In tech talk, that batch of activities is known as “preservation of state” – “pause” is a state, for instance. So is “play,” when you resume.
Yet, the show floor will be bulging with gateways. Half cable modem, half set-top, they’re hot because they’re a way to bridge from today’s world (set-tops connected to TVs), to the other today’s world (tablets, PCs, gadgets connected to cable modems.)
In the fullness of time, “gateways” will persist as the thing in the home that exists to do the things the cloud can’t yet do, or isn’t as good at doing. Like pausing live TV, for instance. Buffering locally, so far, works better than buffering in the network.
Reference Design Kit / “RDK”
As you wander the show floor, you’re likely to see signage and demo-buzz about “RDK,” which stands for “Reference Design Kit.” It’s not the easiest thing to wrap the head around, because it happens at the intersection of silicon, and standards. It started out as a Comcast thing, but is expanding to other MSOs. Something like 20 RDK constituents will be showing their stuff this week.

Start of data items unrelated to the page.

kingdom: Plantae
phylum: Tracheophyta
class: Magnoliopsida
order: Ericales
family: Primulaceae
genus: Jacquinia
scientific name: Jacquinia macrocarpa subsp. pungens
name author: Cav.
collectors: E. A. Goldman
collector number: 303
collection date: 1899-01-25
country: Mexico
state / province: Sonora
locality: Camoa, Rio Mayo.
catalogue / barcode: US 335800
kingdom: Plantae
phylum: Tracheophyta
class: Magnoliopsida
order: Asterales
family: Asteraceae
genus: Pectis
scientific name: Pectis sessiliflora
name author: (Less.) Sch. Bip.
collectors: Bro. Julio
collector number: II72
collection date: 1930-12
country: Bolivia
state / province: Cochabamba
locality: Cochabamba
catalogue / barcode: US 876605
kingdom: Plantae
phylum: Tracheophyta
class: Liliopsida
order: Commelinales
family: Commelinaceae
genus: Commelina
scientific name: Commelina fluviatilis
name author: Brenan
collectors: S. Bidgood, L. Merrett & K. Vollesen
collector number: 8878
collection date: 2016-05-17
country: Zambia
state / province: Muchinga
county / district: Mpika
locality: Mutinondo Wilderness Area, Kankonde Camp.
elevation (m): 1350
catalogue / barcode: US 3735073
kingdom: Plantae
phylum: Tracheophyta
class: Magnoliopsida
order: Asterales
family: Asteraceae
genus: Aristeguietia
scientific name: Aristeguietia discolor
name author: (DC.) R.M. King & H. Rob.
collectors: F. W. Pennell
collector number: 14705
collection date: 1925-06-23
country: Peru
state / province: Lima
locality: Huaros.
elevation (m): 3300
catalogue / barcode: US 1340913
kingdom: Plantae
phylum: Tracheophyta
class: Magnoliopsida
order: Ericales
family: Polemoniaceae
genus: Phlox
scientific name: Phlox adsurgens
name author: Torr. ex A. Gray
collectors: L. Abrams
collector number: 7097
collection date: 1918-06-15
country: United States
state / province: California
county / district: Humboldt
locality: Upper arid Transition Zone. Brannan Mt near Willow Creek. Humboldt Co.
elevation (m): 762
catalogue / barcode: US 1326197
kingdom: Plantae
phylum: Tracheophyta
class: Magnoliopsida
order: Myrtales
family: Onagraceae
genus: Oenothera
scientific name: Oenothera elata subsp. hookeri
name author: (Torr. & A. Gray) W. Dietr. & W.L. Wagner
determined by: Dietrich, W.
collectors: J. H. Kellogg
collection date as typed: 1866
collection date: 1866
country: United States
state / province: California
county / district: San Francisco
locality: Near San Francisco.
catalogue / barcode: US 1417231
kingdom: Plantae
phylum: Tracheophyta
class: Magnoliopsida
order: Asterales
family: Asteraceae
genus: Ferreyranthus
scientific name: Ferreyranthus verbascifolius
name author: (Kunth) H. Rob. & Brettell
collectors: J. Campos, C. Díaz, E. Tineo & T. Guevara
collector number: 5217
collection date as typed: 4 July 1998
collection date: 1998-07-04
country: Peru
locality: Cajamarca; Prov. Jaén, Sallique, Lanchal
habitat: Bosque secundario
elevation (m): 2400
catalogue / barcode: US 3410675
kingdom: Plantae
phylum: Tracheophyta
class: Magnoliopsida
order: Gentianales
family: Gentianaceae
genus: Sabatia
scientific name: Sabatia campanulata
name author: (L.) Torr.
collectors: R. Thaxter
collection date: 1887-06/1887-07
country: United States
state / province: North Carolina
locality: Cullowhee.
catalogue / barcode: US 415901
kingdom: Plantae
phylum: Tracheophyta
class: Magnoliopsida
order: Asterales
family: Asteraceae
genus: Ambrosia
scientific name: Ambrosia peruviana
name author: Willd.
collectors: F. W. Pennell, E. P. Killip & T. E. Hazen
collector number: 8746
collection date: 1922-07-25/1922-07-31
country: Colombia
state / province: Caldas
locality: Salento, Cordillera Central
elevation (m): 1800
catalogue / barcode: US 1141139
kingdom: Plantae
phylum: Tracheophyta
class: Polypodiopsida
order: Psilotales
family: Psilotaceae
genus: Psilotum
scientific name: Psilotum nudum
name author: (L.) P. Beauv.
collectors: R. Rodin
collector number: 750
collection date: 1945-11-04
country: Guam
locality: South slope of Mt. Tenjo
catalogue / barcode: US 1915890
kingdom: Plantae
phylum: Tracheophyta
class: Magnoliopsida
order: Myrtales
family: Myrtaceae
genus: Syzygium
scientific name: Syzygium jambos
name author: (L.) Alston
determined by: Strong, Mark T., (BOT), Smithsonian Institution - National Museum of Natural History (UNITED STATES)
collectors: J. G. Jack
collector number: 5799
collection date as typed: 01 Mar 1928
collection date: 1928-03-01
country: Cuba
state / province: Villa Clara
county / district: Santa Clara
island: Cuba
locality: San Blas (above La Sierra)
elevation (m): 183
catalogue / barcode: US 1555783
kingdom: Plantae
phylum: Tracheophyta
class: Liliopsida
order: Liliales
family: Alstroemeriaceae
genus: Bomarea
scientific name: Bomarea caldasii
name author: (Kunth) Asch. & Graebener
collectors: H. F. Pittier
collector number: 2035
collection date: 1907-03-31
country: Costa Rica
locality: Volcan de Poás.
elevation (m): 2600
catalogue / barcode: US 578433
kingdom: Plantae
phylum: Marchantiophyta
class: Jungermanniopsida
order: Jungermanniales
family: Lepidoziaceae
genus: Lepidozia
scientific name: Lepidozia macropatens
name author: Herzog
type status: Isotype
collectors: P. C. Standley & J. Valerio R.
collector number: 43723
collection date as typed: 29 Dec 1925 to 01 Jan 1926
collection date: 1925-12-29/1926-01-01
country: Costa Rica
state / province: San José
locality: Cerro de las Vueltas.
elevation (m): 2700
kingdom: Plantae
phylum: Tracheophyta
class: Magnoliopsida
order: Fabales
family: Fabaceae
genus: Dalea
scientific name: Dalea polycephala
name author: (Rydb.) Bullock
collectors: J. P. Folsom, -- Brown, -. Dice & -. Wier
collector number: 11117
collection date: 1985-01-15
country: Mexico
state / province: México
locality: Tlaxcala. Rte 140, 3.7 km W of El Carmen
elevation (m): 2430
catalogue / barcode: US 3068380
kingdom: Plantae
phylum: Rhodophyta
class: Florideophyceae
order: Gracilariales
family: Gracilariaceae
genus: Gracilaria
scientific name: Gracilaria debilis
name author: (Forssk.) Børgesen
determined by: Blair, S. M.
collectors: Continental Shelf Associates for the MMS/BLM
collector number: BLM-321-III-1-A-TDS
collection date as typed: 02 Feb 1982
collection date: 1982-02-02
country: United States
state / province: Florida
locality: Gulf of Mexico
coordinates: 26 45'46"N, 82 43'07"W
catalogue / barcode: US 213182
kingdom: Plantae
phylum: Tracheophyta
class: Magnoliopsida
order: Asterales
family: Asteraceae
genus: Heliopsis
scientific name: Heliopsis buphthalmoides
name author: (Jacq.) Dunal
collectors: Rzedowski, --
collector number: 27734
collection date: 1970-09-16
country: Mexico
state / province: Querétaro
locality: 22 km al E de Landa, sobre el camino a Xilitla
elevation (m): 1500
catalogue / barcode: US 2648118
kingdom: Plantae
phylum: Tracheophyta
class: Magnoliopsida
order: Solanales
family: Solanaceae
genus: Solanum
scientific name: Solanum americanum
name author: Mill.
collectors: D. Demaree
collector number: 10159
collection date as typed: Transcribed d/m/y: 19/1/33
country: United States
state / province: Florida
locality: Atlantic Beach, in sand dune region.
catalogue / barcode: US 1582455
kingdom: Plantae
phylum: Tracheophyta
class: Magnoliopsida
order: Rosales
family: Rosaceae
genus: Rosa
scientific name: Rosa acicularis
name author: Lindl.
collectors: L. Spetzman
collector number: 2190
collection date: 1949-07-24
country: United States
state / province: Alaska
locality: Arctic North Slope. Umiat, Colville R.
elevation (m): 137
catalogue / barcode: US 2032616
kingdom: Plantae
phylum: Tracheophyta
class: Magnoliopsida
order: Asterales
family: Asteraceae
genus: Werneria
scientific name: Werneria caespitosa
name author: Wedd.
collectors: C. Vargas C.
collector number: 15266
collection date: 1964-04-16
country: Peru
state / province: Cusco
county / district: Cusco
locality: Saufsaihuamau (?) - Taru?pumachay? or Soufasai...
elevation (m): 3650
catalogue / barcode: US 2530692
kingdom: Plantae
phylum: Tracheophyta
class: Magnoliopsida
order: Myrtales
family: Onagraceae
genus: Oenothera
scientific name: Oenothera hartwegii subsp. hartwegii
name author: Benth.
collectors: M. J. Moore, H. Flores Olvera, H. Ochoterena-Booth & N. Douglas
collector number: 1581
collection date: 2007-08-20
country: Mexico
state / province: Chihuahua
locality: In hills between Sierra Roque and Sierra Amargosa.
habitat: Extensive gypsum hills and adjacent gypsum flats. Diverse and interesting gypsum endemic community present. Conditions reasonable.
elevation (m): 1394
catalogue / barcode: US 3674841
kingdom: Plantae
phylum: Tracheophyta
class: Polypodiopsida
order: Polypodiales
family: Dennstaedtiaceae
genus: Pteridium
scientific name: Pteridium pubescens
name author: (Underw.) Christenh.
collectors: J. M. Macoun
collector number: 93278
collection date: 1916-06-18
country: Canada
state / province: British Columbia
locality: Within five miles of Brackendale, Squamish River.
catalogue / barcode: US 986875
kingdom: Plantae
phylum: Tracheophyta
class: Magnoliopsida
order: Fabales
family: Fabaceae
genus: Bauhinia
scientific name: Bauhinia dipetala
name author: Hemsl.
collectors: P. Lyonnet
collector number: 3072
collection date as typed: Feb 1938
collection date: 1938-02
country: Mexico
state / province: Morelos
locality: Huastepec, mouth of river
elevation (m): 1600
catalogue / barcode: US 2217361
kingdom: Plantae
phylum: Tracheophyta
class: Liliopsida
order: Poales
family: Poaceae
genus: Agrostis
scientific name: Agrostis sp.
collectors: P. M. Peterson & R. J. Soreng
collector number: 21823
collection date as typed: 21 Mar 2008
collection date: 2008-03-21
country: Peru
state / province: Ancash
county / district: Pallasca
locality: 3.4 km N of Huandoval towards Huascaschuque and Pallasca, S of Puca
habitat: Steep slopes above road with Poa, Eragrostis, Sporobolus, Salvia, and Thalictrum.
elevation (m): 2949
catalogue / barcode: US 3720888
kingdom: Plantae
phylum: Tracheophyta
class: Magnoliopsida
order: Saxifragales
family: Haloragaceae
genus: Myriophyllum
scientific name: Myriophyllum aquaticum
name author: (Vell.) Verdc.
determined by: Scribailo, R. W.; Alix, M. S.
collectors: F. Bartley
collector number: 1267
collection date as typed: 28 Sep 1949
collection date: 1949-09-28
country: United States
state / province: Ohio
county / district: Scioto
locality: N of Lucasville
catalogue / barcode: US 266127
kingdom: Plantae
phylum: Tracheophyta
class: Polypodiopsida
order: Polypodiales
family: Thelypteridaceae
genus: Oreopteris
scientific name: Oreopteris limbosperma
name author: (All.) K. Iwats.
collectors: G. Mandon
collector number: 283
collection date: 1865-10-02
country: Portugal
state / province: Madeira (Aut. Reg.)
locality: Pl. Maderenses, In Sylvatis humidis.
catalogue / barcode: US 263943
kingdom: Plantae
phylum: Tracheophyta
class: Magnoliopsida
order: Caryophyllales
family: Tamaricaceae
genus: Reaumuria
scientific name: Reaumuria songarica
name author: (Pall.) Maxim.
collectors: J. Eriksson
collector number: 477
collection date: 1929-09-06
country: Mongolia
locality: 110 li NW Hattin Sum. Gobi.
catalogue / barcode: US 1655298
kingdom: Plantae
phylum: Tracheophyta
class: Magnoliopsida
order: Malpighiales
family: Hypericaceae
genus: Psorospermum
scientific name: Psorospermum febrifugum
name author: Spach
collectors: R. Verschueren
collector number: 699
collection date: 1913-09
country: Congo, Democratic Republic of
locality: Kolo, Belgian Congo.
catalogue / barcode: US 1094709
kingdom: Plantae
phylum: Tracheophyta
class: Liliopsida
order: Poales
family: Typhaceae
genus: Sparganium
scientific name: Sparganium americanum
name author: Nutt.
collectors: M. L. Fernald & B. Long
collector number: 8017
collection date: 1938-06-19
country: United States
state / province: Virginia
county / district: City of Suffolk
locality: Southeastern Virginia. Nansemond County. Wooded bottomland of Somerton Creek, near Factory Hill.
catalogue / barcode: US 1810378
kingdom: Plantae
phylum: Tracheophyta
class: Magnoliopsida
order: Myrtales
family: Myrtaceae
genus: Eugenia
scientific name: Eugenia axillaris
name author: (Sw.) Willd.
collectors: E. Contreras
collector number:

People involved with RDK like it because it shaves time from how long it takes to get new hardware and services to market. It shaves time because it eliminates the repeating labyrinths of regression testing that occurs, as a device moves from chip to manufacturer to MSO to service environment.
NCTA Newbies
Close to 50 companies will be exhibiting for the first time this week – on the tech side, companies like LG Electronics (connected devices), DigitalSmiths (search and recommendation), Qwilt (OTT traffic management), and Ruckus Wireless (“wickedly fast wireless.”) My personal favorite NCTA newbie, as a beekeeper: Beesion, which apparently does business support systems. I like the honeybee in the logo.
Parting thought: Take a moment to think through how much effort goes into putting on an event as big and multi-faceted as Cable Show. Be sure to thank any NCTA people you see. They’ve been working their brains out.